Страница 6 из 7
А вот мои таблетки действуют иначе – никогда нельзя предсказать, как они подействуют на этот раз, что-то вроде ЛСД, как это описывают в литературе и те, кто испытал это на себе. Когда я попробовал их в первый раз, это произвело эффект шока. Я словно бы умер или потерял память вследствие мощного потрясения.
Я, и правда, не помню, как оказался в этой комнате с этой женщиной, а расспрашивать теперь как-то неловко.
К тому же, она сама мне всё рассказала, но… как это было с ней.
А вот как это было со мной?
Что я видел в те часы, минуты, когда всё это происходило? Я никогда не знакомлюсь на улице… Это было что-то другое…

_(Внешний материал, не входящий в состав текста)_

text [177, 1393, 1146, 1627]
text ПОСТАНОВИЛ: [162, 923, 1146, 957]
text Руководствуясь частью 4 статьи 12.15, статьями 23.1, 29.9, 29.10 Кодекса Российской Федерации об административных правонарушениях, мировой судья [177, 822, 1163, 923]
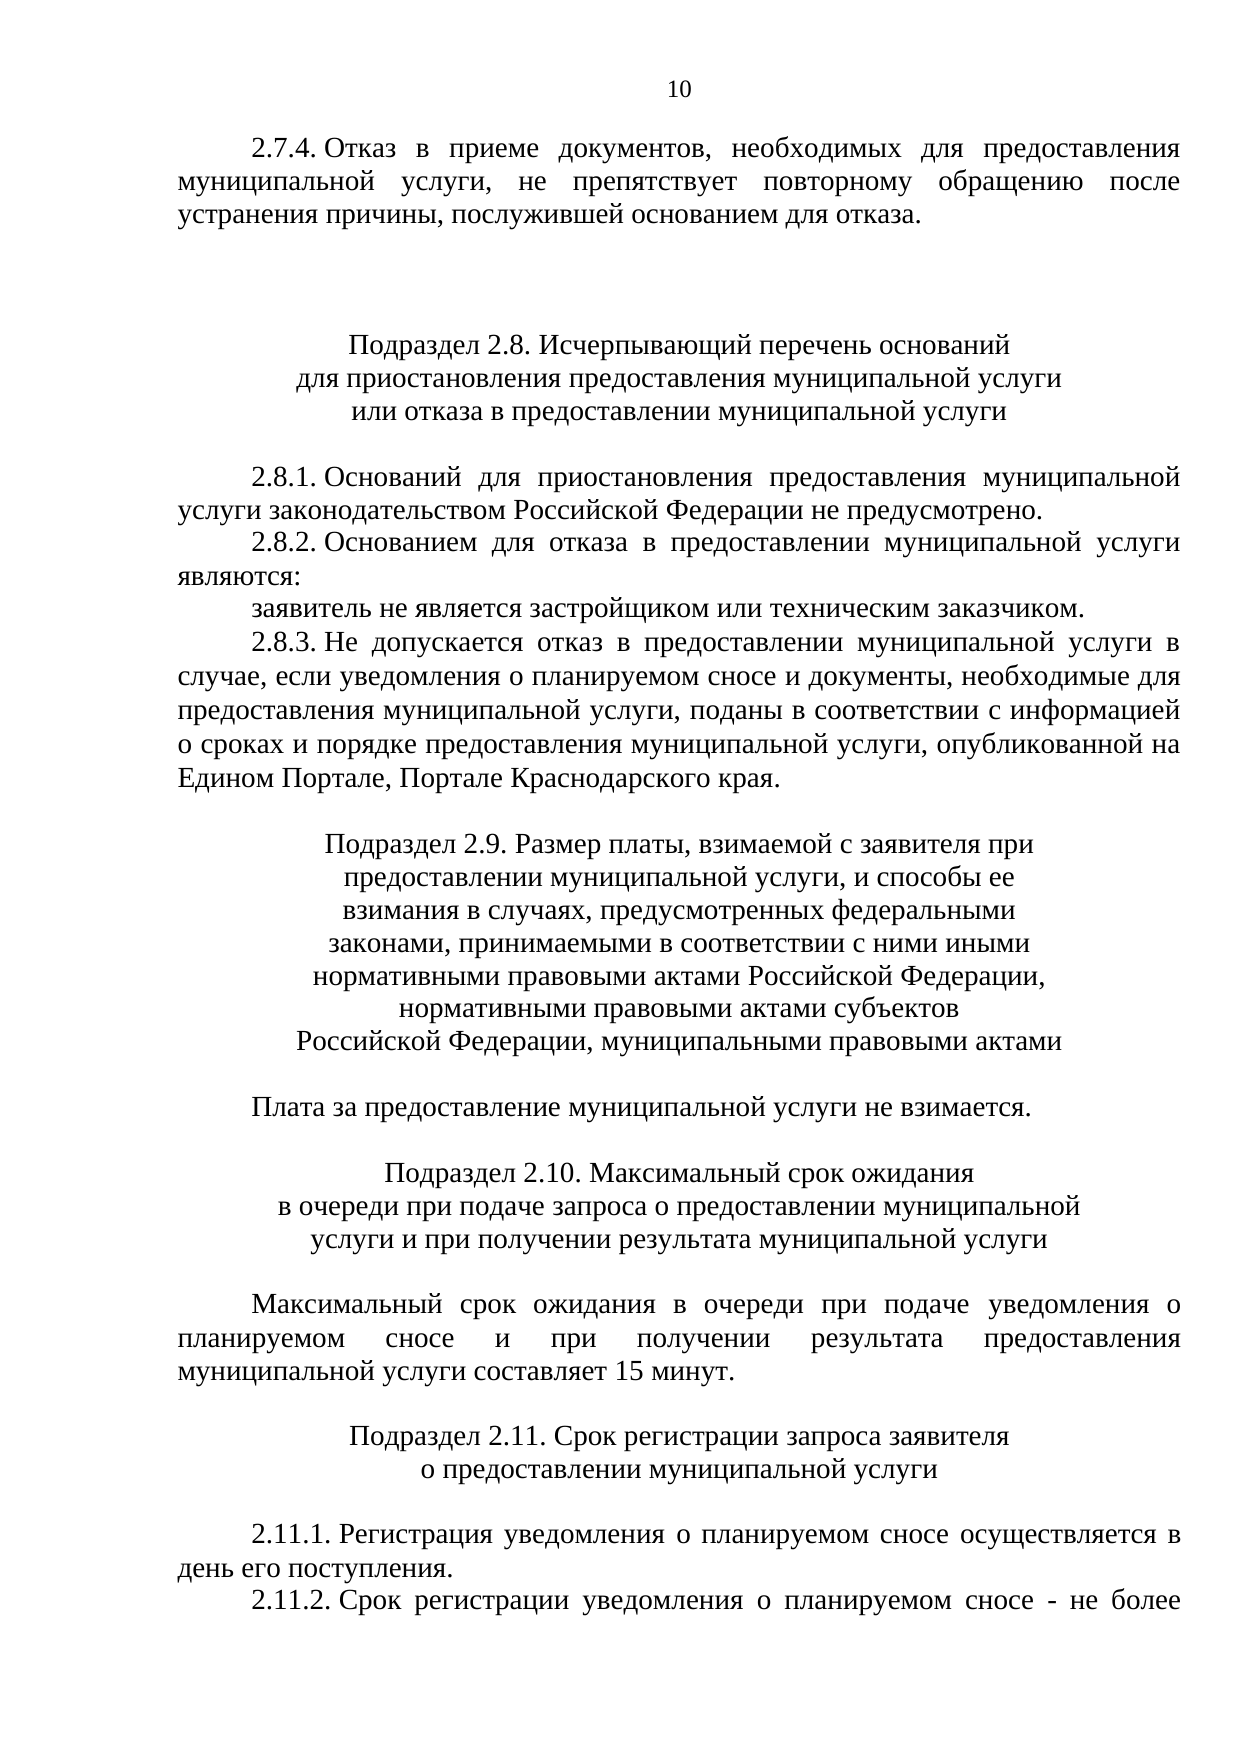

Да и так ли это всё важно?
Куда интереснее вот это – обычный с виду пузырёк, без этикетки, без какой-либо информации на крышке, наполовину наполненный маленькими белыми таблетками. Что это? Не снотворное. Может быть, какой-то наркотик?
Я всё ещё наивно полагаю, что если я вспомню, как ко мне попал этот пузырёк, я вспомню и всё остальное. Например, что это за таблетки в нём.
А впрочем, и это неважно.
Так стоит ли нагонять на себя важность и говорить, что я, мол, такой-сякой, умнее себя самого… И произносить какие-нибудь названия. Что, вообще, важно?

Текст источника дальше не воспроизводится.